Request granted. Kick went supernova, selling more than 9 million copies worldwide while producing four Top 10 Billboard singles – including their first-ever chart-topping song. Hutchence, Garry Gary Beers, the Farris brothers (Andrew, Jon and Tim) and Kirk Pengilly became overnight sensations, a decade after their founding in Sydney, Australia.

That suddenly didn't sit well with the iconoclastic Hutchence, who worried that he was being turned into a music-video caricature – and, more particularly, that INXS weren't being taken seriously.

"Sure, it bothers us," he told the Los Angeles Times in 1990. "We deal with people and issues in an insightful way. There's more to INXS than danceable music and that damned sex-symbol thing."

In keeping, they refused to take the milquetoast, MTV-pleasing way out. Kick paired the straightforward come-ons of "Need You Tonight," their breakout hit, with darker ruminations on "Devil Inside" and more topical commentary on "Guns in the Sky" (a biting, album-opening rebuke of the so-called Star Wars defense initiative) and "Calling All Nations."
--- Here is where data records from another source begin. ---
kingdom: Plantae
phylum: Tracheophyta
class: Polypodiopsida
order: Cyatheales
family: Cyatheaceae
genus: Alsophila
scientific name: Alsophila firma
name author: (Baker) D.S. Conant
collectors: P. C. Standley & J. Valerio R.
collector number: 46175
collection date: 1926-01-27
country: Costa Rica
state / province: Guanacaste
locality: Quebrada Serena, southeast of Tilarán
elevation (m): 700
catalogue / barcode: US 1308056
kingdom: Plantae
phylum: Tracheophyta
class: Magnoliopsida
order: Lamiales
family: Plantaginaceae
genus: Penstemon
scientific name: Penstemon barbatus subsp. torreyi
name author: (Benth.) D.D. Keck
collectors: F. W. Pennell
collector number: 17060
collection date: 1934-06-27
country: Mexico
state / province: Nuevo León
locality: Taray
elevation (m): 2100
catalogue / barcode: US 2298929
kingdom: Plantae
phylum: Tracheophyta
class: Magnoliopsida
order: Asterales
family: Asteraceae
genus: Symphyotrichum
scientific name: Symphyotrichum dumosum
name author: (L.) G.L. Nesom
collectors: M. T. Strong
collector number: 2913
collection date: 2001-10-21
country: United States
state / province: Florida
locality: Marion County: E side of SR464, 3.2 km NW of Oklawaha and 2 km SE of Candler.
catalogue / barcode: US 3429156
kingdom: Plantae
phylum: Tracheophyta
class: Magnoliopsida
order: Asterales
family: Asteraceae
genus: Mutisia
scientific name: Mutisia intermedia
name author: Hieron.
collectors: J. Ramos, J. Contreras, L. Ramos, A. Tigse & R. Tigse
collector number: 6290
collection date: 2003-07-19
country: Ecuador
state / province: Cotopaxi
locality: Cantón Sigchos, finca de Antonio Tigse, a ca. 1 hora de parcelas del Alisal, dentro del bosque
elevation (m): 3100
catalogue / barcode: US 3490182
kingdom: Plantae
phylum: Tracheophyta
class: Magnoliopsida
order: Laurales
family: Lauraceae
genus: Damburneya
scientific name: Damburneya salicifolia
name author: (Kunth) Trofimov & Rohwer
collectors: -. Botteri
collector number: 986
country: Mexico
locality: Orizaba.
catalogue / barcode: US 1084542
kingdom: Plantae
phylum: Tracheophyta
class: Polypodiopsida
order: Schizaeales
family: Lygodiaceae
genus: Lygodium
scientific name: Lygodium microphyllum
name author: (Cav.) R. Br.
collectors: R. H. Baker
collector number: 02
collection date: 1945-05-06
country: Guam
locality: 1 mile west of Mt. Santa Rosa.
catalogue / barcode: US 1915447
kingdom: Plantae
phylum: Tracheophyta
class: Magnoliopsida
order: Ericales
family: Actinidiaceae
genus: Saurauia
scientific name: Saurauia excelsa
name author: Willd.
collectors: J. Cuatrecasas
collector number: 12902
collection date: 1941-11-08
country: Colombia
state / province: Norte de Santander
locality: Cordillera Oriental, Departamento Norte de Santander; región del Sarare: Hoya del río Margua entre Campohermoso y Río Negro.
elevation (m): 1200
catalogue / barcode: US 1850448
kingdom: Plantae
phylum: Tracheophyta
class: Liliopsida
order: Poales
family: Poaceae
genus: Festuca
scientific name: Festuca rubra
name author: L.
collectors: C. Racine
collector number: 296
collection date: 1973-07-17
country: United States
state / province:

Musically, they likewise rushed toward the path of most resistance. Rather than issuing a creatively stunting sequel to 1985's Listen Like Thieves, Kick combines that album's harder edges with the rhythmic approachability of 1982's Shabooh Shoobah.

"For me, Kick is the first record of ours that I'm really happy with," lead guitarist Tim Farris told the Orlando Sentinel in 1988. "Kick sort of ties it all together. It really is the culmination of five earlier records in 10 years, of six guys being virtually married to one another."

As momentum behind the album continued, INXS stayed on the road. In the fall of 1987, that meant college gymnasiums. Then "Need You Tonight" pushed Michael Jackson off the top of the Billboard charts. They became the first Australian band to notch a U.S. No. 1 since Men at Work's "Down Under" from five years before. By early 1988, they'd graduated to stadiums.

On the one hand, there was no small amount of validation in that for the hard-working INXS. "There was so much pressure after Listen Like Thieves," Hutchence admitted in his talk with the Morning Call. "People have to learn when they get into us that we are not a band that just regurgitates its style. We like taking risks. Rather, we like taking the right risks. That's why we called the album Kick. We're not pulling any punches."

On the other hand, this whole rock star thing was going to take some getting used to. "It's like being in the Twilight Zone," Hutchence told the Times. "I can step outside myself and look at all this and see it's sheer madness. Sometimes I wonder why I'm doing it. The pace, the pressure, the people grabbing at you – it's lunacy."

Those proved to be prophetic words. After completing some 16 months of touring, INXS took a lengthy post-Kick break, sidelining themselves until the dawn of the '90s with X.